Su Hao yöntemi ezberledi. Sonra bir kez daha elindeki enerjiye baktı.
Bunu bir çırpıda başaracaktı!
Elleri tek bir yerde kalmadı!
Su Hao hızlıca iki özdeş enerjiyi klonladı ve ikinci kaplama tamamlandı. Ardından, üçüncü kaplamayı denemeden önce tamamlanan kaplamayı klonlar. Dördüncü kaplama için adımı tekrar etti…
“Peng!”
Kazara bir patlama!
Bu patlamanın ölçeği bir öncekinden bile daha büyüktü!
Neyse ki, Su Hao aynı anda sadece iki tane klonlamıştı. Tamamlanan yoğunlaştırılmış olan da dahil olmak üzere toplam üç oldu. Her seferinde bir tane kenara koyardı. Eğer başarısız olursa, bunun onun üzerinde hiçbir etkisi olmazdı.
Bir kez daha, onu klonladı ve üst üste bindirmeye çalıştı.
“Şua!”
Dördüncü kez başarılı oldu!
Devam et!
Enerjisini kontrol eden Su Hao, beşinci ve altıncı katmana doğru ilerledi…
Enerji katmanları katman katman üst üste istiflendi. Bu gerçekten Su Hao’yu daha da endişelendirdi çünkü sonraki aşamalarda bir kaza olma olasılığı çok daha yüksekti! Açıkça model dünyasındaki her bir enerji katmanını kontrol edebiliyordu, ancak her seferinde kontrol edilemeyen bir faktör olacaktı.
O anda, Su Hao deney yaptığı zamanlara geri dönmüş gibi görünüyordu.
Tekrar tekrar.
Yedincisi için, sonunda onları başarılı bir şekilde yoğunlaştırmayı başarmadan önce birçok kez üst üste bindirmeye çalışmıştı… Sekizinci ve dokuzuncu katmana gelince, Su Hao büyük bir dağa tökezlemiş gibi görünüyordu.
“Baba, seninle başa çıkamayacağıma inanma!”
İkisinin de gözleri kırmızıydı.
Bir günlük zaman sessizce geçti. Sadece ertesi gün öğlen vakti Su Hao tamamlamayı başardı!

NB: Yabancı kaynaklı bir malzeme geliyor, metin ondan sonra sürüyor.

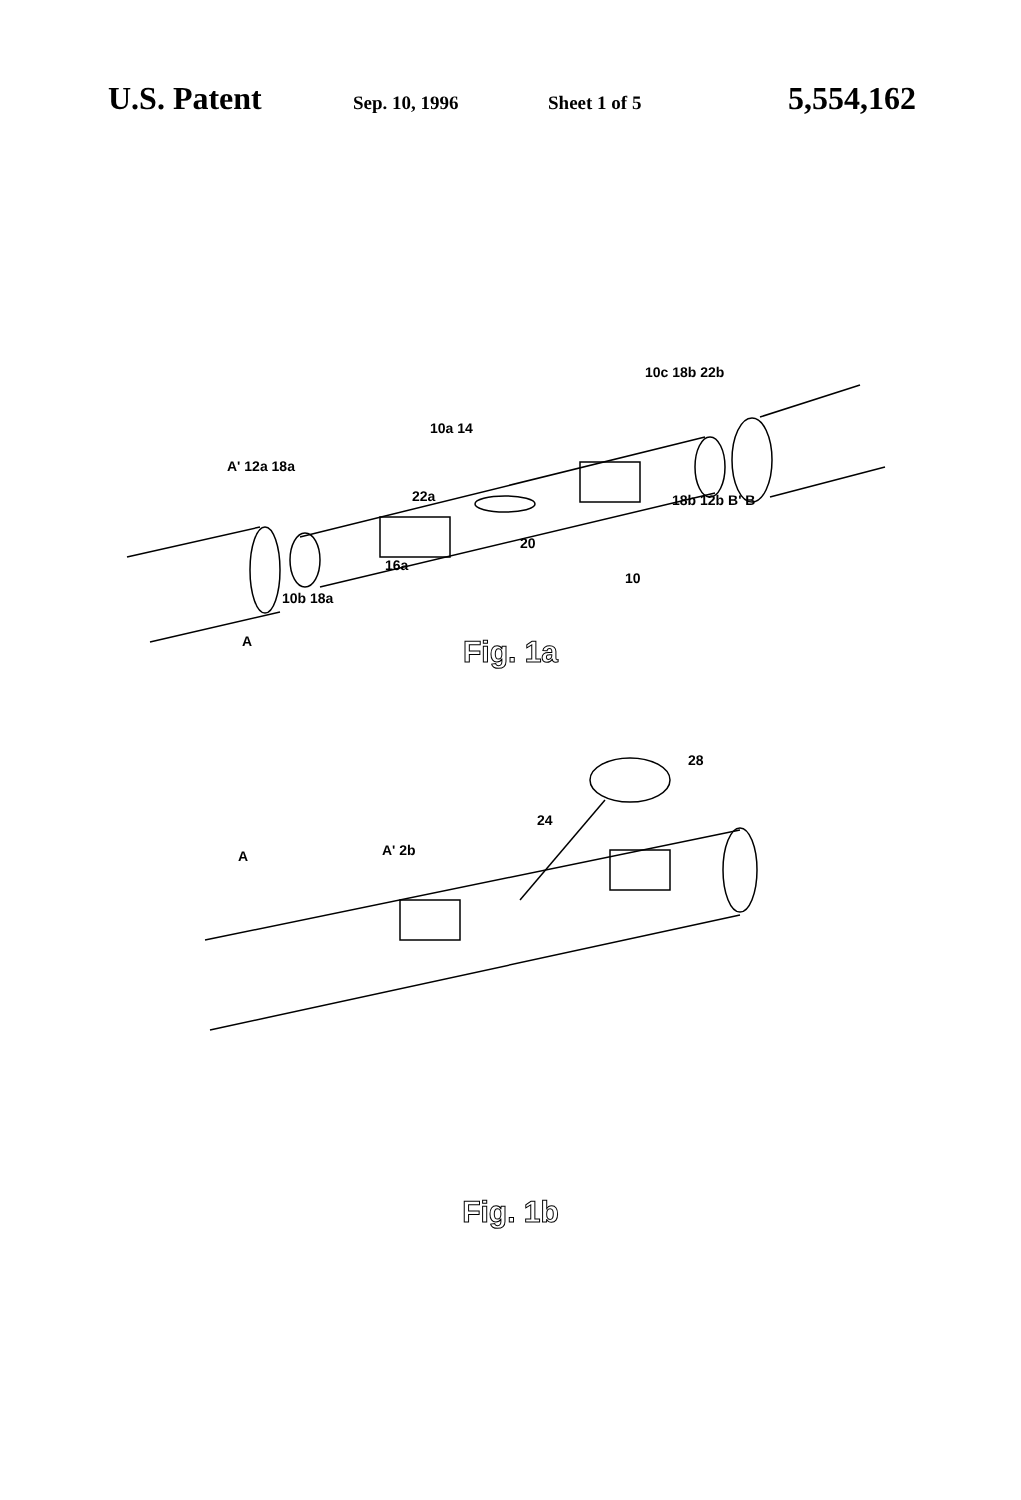U.S. Patent Sep. 10, 1996 Sheet 1 of 5 5,554,162
A' 12a 18a
10a 14
10c 18b 22b
22a 18b 12b B' B
20
16a
10
10b 18a
A
Fig. 1a
28
24
A A' 2b
Fig. 1b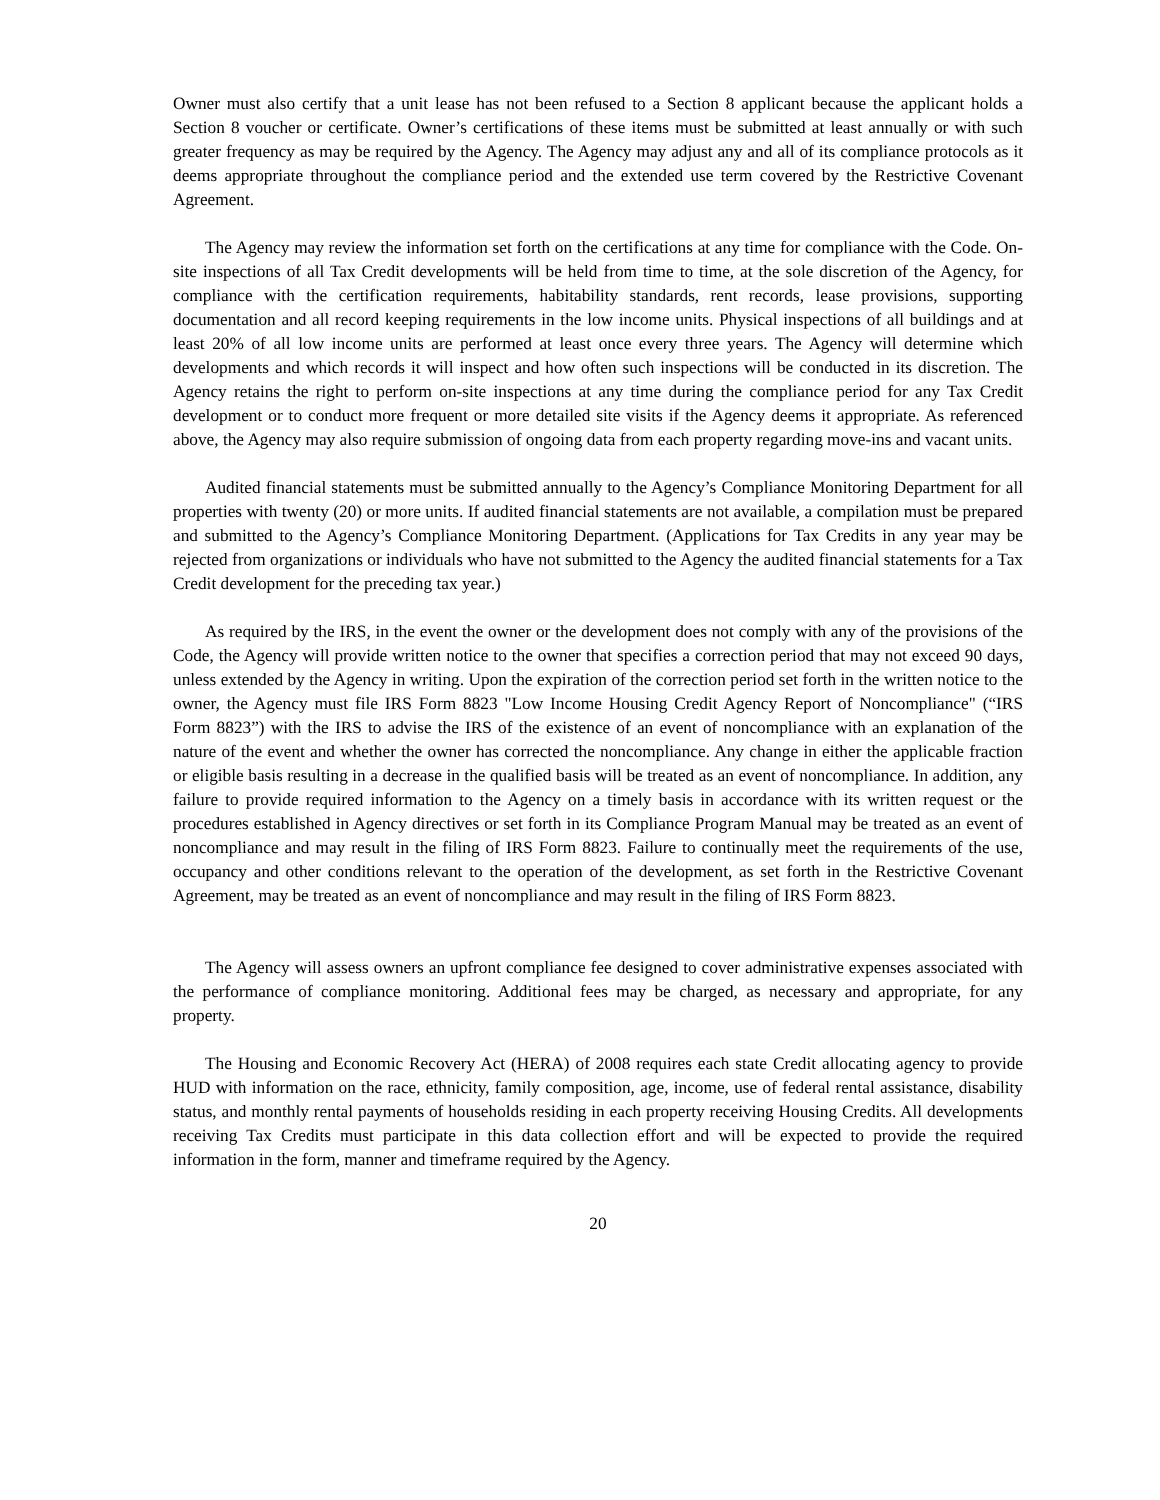Owner must also certify that a unit lease has not been refused to a Section 8 applicant because the applicant holds a Section 8 voucher or certificate. Owner’s certifications of these items must be submitted at least annually or with such greater frequency as may be required by the Agency. The Agency may adjust any and all of its compliance protocols as it deems appropriate throughout the compliance period and the extended use term covered by the Restrictive Covenant Agreement.
The Agency may review the information set forth on the certifications at any time for compliance with the Code. On-site inspections of all Tax Credit developments will be held from time to time, at the sole discretion of the Agency, for compliance with the certification requirements, habitability standards, rent records, lease provisions, supporting documentation and all record keeping requirements in the low income units. Physical inspections of all buildings and at least 20% of all low income units are performed at least once every three years. The Agency will determine which developments and which records it will inspect and how often such inspections will be conducted in its discretion. The Agency retains the right to perform on-site inspections at any time during the compliance period for any Tax Credit development or to conduct more frequent or more detailed site visits if the Agency deems it appropriate. As referenced above, the Agency may also require submission of ongoing data from each property regarding move-ins and vacant units.
Audited financial statements must be submitted annually to the Agency’s Compliance Monitoring Department for all properties with twenty (20) or more units. If audited financial statements are not available, a compilation must be prepared and submitted to the Agency’s Compliance Monitoring Department. (Applications for Tax Credits in any year may be rejected from organizations or individuals who have not submitted to the Agency the audited financial statements for a Tax Credit development for the preceding tax year.)
As required by the IRS, in the event the owner or the development does not comply with any of the provisions of the Code, the Agency will provide written notice to the owner that specifies a correction period that may not exceed 90 days, unless extended by the Agency in writing. Upon the expiration of the correction period set forth in the written notice to the owner, the Agency must file IRS Form 8823 "Low Income Housing Credit Agency Report of Noncompliance" (“IRS Form 8823”) with the IRS to advise the IRS of the existence of an event of noncompliance with an explanation of the nature of the event and whether the owner has corrected the noncompliance. Any change in either the applicable fraction or eligible basis resulting in a decrease in the qualified basis will be treated as an event of noncompliance. In addition, any failure to provide required information to the Agency on a timely basis in accordance with its written request or the procedures established in Agency directives or set forth in its Compliance Program Manual may be treated as an event of noncompliance and may result in the filing of IRS Form 8823. Failure to continually meet the requirements of the use, occupancy and other conditions relevant to the operation of the development, as set forth in the Restrictive Covenant Agreement, may be treated as an event of noncompliance and may result in the filing of IRS Form 8823.
The Agency will assess owners an upfront compliance fee designed to cover administrative expenses associated with the performance of compliance monitoring. Additional fees may be charged, as necessary and appropriate, for any property.
The Housing and Economic Recovery Act (HERA) of 2008 requires each state Credit allocating agency to provide HUD with information on the race, ethnicity, family composition, age, income, use of federal rental assistance, disability status, and monthly rental payments of households residing in each property receiving Housing Credits. All developments receiving Tax Credits must participate in this data collection effort and will be expected to provide the required information in the form, manner and timeframe required by the Agency.
20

Onuncu kaplama, tamamlandı!
“Weng~”
Model dünyasında, önünde çok güzel görünen bir lazer gibi bir ışık huzmesi belirdi.
Bir metre uzunluğunda ve iki santimetre yarıçaplı – bu son derece yoğun bir ışık ışınıydı.
Eğer böyle bir sahne başkalarına gösterilseydi, dünya kesinlikle şok olurdu!
Xinghe kılıcı için bu ışık huzmesini sadece bir günde oluşturmak için 1024 mükemmel yoğunlaştırma turu gerektiren böylesine zor bir başarıyı kim düşünebilirdi? Hala öğrenci olan 4. seviye bir esper tarafından tamamlandığından bahsetmiyorum bile!
“Çok güzel.”
Su Hao kendini övdü.
Ancak bu şeye dokunmaya cesaret edemedi. Bu bir şaka değildi, bu şeyde depolanan güç… Bu on katmanlı enerji katmanına ne kadar güç sığdırıldığı konusunda son derece netti.
Her patladığında, neredeyse tüm model dünyasının çökmesine neden oldu!
Ne zaman son katmanı kaplamaya çalışsa, her zaman köken modelinden çok uzakta durdu. Yanlışlıkla tüm model dünyasının çöküşüne katkıda bulunacağından korkuyordu. Ve şimdi onuncu kaplama tamamlandı.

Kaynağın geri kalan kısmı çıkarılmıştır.